«Quella è la mia firma ma non ricordo quello che ho dichiarato». E' uno dei passaggi della testimonianza di una donna straniera di origine albanese che ha deposto ieri nel processo in Corte d'Assise per l'omicidio di Nicolas Giuroiu. Ha ricostruito il pomeriggio del sequestro del camionista romeno, ha detto che era in auto insieme ad un uomo di cui non ricordava il nome, a poca distanza da dove sono avvenuti i fatti. Non ha visto la scena del rapimento ma si è ricordata dei rumori.
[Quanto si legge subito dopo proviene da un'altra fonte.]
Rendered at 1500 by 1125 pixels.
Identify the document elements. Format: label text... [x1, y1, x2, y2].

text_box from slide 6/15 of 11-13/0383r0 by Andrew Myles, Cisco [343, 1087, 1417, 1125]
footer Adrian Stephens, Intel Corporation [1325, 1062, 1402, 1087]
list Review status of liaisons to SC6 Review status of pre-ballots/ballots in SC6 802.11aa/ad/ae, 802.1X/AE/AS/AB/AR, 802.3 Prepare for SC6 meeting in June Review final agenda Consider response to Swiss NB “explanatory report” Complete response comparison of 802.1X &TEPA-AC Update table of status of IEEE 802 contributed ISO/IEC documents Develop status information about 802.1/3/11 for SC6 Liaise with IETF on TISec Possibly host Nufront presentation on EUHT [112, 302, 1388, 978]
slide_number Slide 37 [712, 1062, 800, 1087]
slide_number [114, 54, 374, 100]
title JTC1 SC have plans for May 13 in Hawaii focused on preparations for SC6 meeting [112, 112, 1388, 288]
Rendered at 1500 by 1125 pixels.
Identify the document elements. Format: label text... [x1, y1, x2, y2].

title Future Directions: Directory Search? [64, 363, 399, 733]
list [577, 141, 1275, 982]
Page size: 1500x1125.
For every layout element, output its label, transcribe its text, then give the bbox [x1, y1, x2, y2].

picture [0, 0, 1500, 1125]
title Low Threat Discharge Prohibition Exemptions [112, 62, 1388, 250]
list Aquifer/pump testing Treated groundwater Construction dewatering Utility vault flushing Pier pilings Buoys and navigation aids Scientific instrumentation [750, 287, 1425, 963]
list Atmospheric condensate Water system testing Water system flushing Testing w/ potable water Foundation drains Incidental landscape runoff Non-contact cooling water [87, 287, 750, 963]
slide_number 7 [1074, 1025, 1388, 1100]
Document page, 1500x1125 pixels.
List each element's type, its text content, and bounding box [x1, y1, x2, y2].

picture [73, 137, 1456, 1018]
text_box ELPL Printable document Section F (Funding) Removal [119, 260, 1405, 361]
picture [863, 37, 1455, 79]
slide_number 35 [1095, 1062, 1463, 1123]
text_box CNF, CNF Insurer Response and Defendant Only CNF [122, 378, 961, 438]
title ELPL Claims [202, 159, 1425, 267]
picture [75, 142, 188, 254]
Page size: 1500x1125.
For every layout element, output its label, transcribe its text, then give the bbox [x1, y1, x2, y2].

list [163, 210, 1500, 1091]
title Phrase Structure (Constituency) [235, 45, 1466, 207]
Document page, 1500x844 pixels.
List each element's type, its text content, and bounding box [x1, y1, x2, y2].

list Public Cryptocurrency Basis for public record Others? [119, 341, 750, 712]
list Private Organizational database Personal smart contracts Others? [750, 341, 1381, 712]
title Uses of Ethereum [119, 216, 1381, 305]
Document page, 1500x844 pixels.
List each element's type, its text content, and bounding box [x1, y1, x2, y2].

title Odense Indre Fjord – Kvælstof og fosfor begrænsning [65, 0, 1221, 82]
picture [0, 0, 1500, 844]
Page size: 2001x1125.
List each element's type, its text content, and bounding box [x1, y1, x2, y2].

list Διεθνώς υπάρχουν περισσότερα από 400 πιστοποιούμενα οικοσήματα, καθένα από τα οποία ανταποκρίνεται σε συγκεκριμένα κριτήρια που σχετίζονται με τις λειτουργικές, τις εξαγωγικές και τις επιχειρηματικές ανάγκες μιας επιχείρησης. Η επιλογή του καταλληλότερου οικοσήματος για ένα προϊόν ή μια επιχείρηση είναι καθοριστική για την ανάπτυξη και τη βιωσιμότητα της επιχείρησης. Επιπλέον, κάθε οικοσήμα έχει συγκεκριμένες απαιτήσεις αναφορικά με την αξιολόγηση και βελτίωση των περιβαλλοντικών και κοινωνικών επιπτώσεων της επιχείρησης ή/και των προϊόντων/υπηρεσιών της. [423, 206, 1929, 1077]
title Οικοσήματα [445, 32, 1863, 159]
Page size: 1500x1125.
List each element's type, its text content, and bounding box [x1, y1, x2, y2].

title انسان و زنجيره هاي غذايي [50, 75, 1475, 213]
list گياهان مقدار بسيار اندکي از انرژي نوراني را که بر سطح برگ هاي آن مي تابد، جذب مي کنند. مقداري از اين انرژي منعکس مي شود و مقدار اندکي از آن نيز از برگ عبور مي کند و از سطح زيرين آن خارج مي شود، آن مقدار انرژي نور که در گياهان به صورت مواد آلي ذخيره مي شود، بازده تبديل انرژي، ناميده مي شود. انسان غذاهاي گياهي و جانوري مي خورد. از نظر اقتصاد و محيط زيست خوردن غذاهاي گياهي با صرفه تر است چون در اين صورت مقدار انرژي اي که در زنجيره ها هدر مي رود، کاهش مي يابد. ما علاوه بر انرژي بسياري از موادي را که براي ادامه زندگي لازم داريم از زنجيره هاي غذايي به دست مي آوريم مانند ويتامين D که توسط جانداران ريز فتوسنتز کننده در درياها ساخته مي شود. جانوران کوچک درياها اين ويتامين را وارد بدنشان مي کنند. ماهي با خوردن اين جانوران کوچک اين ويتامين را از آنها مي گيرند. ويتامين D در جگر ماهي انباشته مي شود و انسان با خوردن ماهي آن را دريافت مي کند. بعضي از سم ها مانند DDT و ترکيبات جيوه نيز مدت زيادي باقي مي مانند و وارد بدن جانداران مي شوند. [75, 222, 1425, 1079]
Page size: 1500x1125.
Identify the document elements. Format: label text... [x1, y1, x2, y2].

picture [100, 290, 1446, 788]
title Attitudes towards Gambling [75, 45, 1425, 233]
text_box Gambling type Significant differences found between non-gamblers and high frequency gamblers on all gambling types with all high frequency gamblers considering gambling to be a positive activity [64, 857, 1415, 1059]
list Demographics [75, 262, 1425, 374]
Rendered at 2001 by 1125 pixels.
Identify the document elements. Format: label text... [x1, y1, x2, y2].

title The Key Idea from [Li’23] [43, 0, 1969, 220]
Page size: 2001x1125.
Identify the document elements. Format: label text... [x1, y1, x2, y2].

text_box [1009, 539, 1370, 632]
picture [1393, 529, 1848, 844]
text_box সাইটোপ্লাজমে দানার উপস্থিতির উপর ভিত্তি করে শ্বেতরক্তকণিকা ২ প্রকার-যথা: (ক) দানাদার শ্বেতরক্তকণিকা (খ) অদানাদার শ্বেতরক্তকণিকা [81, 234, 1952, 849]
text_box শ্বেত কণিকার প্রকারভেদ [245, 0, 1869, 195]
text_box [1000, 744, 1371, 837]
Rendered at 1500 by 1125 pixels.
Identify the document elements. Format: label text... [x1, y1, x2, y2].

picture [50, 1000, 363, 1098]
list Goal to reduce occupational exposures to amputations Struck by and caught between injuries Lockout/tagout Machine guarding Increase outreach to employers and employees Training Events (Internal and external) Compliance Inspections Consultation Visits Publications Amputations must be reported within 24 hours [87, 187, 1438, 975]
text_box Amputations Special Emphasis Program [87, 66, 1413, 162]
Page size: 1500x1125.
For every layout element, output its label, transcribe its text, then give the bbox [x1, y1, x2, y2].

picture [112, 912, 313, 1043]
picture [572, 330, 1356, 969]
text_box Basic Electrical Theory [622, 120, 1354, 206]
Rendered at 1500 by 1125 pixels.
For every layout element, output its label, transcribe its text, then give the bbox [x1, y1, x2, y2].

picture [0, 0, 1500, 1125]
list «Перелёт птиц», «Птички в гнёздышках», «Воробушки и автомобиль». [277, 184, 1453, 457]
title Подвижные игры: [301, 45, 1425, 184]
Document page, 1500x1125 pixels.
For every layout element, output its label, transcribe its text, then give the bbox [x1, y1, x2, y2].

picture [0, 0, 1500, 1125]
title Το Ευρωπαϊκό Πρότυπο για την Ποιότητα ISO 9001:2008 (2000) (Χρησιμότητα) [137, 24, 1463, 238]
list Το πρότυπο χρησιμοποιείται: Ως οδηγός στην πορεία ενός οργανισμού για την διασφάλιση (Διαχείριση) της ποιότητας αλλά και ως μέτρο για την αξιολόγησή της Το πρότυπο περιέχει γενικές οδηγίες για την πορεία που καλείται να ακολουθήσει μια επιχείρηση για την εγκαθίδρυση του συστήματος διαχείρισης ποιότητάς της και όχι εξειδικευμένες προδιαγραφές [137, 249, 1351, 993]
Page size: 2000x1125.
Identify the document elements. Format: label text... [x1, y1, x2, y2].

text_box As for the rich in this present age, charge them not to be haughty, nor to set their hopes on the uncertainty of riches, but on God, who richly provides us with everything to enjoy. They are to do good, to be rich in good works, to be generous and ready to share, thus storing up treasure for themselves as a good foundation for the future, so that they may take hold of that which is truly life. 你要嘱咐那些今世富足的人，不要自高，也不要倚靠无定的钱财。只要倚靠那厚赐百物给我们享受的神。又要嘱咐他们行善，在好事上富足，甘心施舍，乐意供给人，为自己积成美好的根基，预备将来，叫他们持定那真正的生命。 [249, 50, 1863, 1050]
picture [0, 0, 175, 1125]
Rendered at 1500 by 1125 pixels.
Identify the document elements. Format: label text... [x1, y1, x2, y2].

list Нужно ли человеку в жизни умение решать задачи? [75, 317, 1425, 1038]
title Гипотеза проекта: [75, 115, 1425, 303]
«Sì dopo il botto volevo andare via, ho sentito degli spari e ho avuto molta paura», ha spiegato la ragazza che non ha assistito allo speronamento dell'auto e ha aggiunto di non aver riconosciuto Angelo e Salvatore Travali, i due imputati. «Non li ricordo e anche Giuroiu, mai conosciuto e mai visto. L'ho visto solo sul giornale e non ricordo di una Smart bianca», il riferimento è all'auto che avrebbe fatto da staffetta sul luogo dove era avvenuto l'agguato. La testimone ha raccontato di aver frequentato all'epoca dei fatti Manuel Ranieri, già condannato nel processo per l'omicidio del camionista, e nel corso dell'esame il pm Corrado Fasanelli ha contestato anche delle incongruenze nel racconto in aula, le ha mostrato dei verbali che aveva firmato all'epoca: «Sono passati otto anni, non mi posso ricordare».